Past Event: Babuška Forum
Nick Alger, Research associate, Oden institute, UT Austin
10 – 11AM
Friday Dec 3, 2021
POB 6.304 & Zoom
Surrogate models based on low rank approximation of the Jacobian are commonly used for dimension reduction in inverse and optimal control problems governed by partial differential equations (PDEs). Using higher order derivatives in a truncated Taylor series can yield more accurate surrogate models, but this requires constructing compressed representations of higher order derivative tensors. Previously, this was considered intractable because higher order derivative tensors are enormous, and they are only accessible indirectly via contractions with vectors ("tensor actions"). But it is not intractable anymore. We recently developed a randomized “tensor-free" tensor train compression method, which can be used to efficiently construct low-rank approximations of second, third, fourth, fifth, and higher order derivatives of functions that depend implicitly on a high dimensional parameter through the solution of a PDE. The method can be viewed as tensor generalization of the randomized singular value decomposition method for matrices.

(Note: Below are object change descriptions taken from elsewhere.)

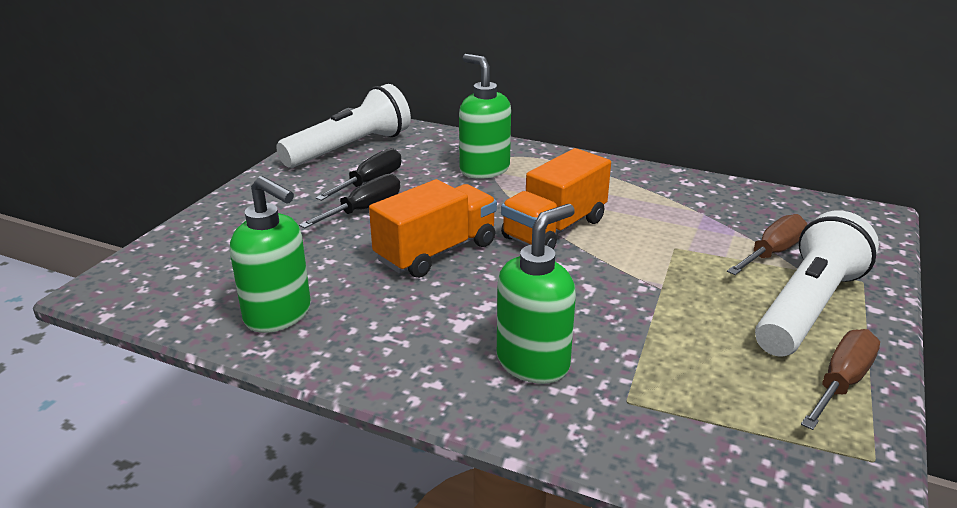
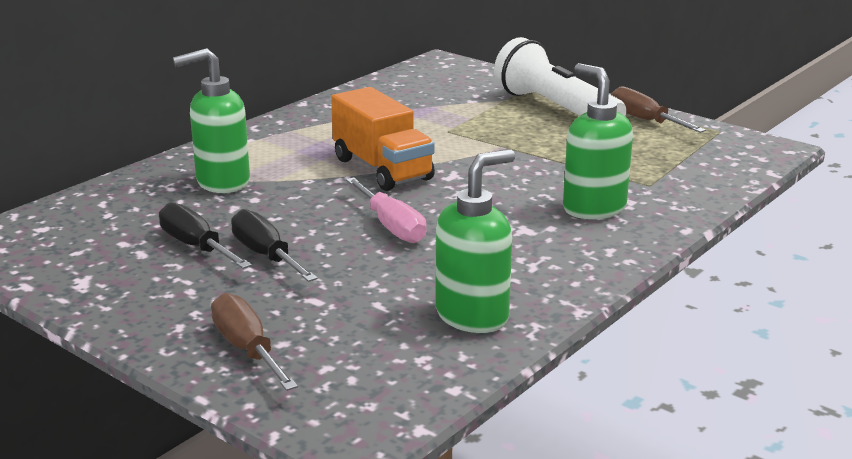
camera: 75 degrees left, 5 degrees down
white flashlight [276,84,411,168] -> none
orange truck [369,179,497,278] -> pink screwdriver [346,177,426,243]
brown screwdriver [727,214,807,275] -> brown screwdriver moved to [211,293,298,391]

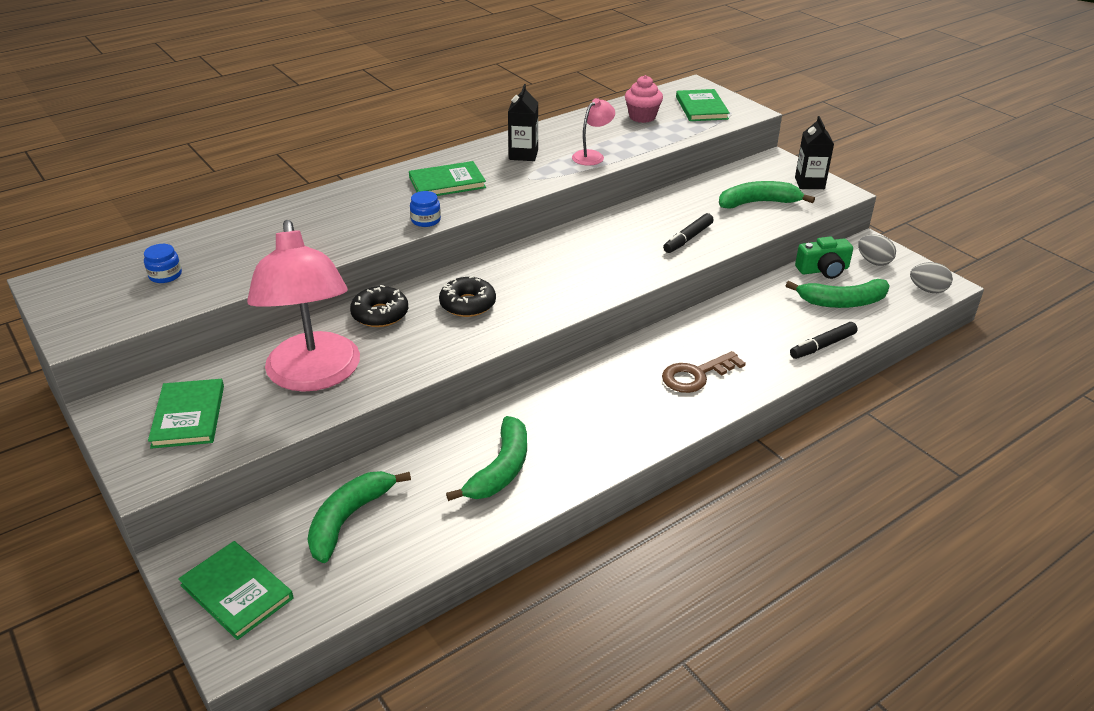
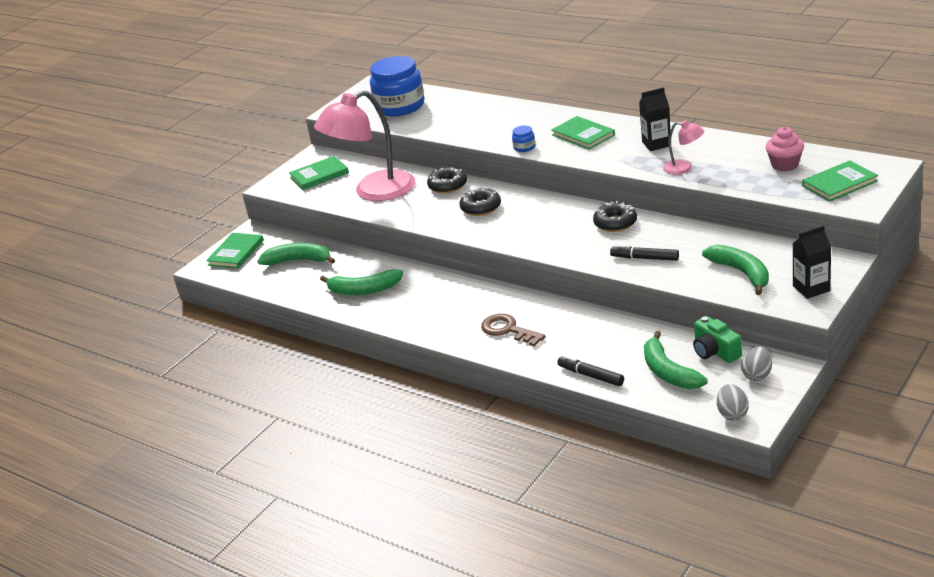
camera: 75 degrees right, 5 degrees down
blue jar [144,244,182,283] -> blue jar [370,56,424,116], size x2.49
none -> black donut [593,201,637,232]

In this talk I will (1) review the higher-order adjoint approach for computing actions of derivative tensors for high dimensional implicitly defined functions, (2) provide a brief background on tensor compression and tensor trains, (3) present our new randomized tensor train compression method, and (4) show numerical results in which we use higher order tensor train Taylor series to form more accurate surrogate models of the parameter-to-observable map in a distributed parameter PDE constrained inverse problem.
Nick Alger received his Ph.D. from the Oden institute in 2019. He is currently a research associate at the Oden institute. Nick works on numerical methods for solving inverse problems that arise in the computational geosciences, with a technical focus on Hessian preconditioning and tensor compression.